I thought nothing of it until spring arrived. I was feeling a renewed confidence in myself (having survived Ursala’s tutelage) and hope was in the air. Turns out it was only smog. Before I knew it, it was fall again. Then, one, two, three years went by without a call. My dreams and hopes were being mocked. At the end of the fourth year, I could take no more and went in to the office to find out, once and for all, the truth. The building was deserted. There were no signs of staff or the hustle and bustle I’d grown accustomed to each time I visited. All that remained was the large registry where all of our names were kept.

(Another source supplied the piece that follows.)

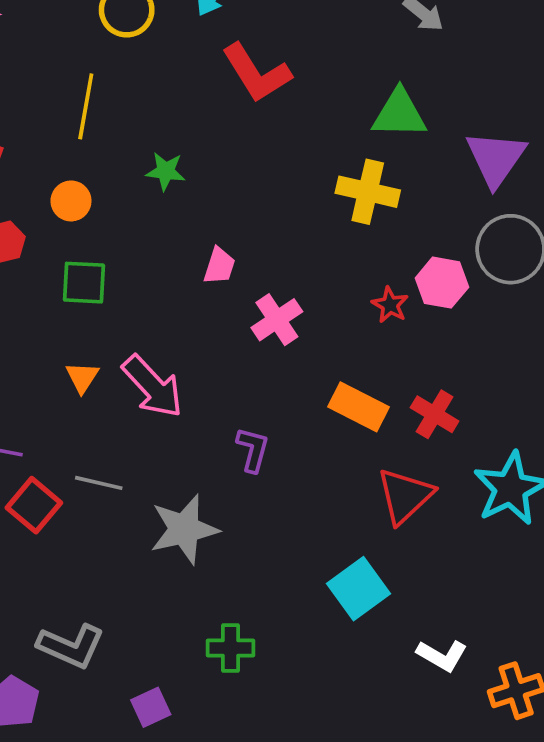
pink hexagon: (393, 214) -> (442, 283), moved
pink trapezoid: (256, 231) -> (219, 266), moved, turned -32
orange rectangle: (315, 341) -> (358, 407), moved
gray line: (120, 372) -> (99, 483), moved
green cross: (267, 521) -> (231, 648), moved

It sat on a counter at the end of the hall. 

I walked toward the mighty tome, hoping beyond hope that there would be some shred of good news contained within its covers. Slowly, I looked through the pages, one by one. Each name had the letters BAGGED beside them, which stood for Bride Accepted Groom - Guaranteed Expedient Delivery. Page after page had the same entries. Some of the names I recognized. I strained to see my name, but it was no where to be found. Finally, I turned the last page where, at the bottom was one name without any letters beside it. I gasped in horror as I read. The only one without a bride. The last entry in the registry. 

I was not prepared for the fallout from this. Emotionally, I was devastated. All the years I spent learning how to please a wife, were now part of a hollow past that followed me, like a shadow on a moonless night. Every face I passed on the street seemed to know my shame, and stared at me as if I had just wet my pants, and the crotch had that darkened veneer that accompanies one whose bladder control was lost - lost like me. 

But the worst part was how my family estranged themselves from me. It happened one night when I went to visit them and seek some solace from a world I no longer understood. My father was waiting  as I made my way up the porch stairs. He was behind the front door which was opened only as far as the chain lock would allow.

“Dad? What’s this?”

“I’m sorry, Ted. It’s best this way. When you leave, could you keep your car lights off until you’re around the corner. It matters to us what the neighbors think.”

“But Dad...”

“What?”, he yelled behind him, pretending that someone had just called his name. “It’s ahh, um, oh, it”s a vacuum salesman. I”ll get rid of him.” Then he turned back toward me. “It’s your mother. If she knew I was talking to you...well, you know.” With that, he closed the door and disappeared from view, and my life.


So, that was that. No wife, no family, nothing. I couldn’t face anyone with the truth. Who could. I made a desperate decision. The only one that made sense. I’d tell everyone that I was gay.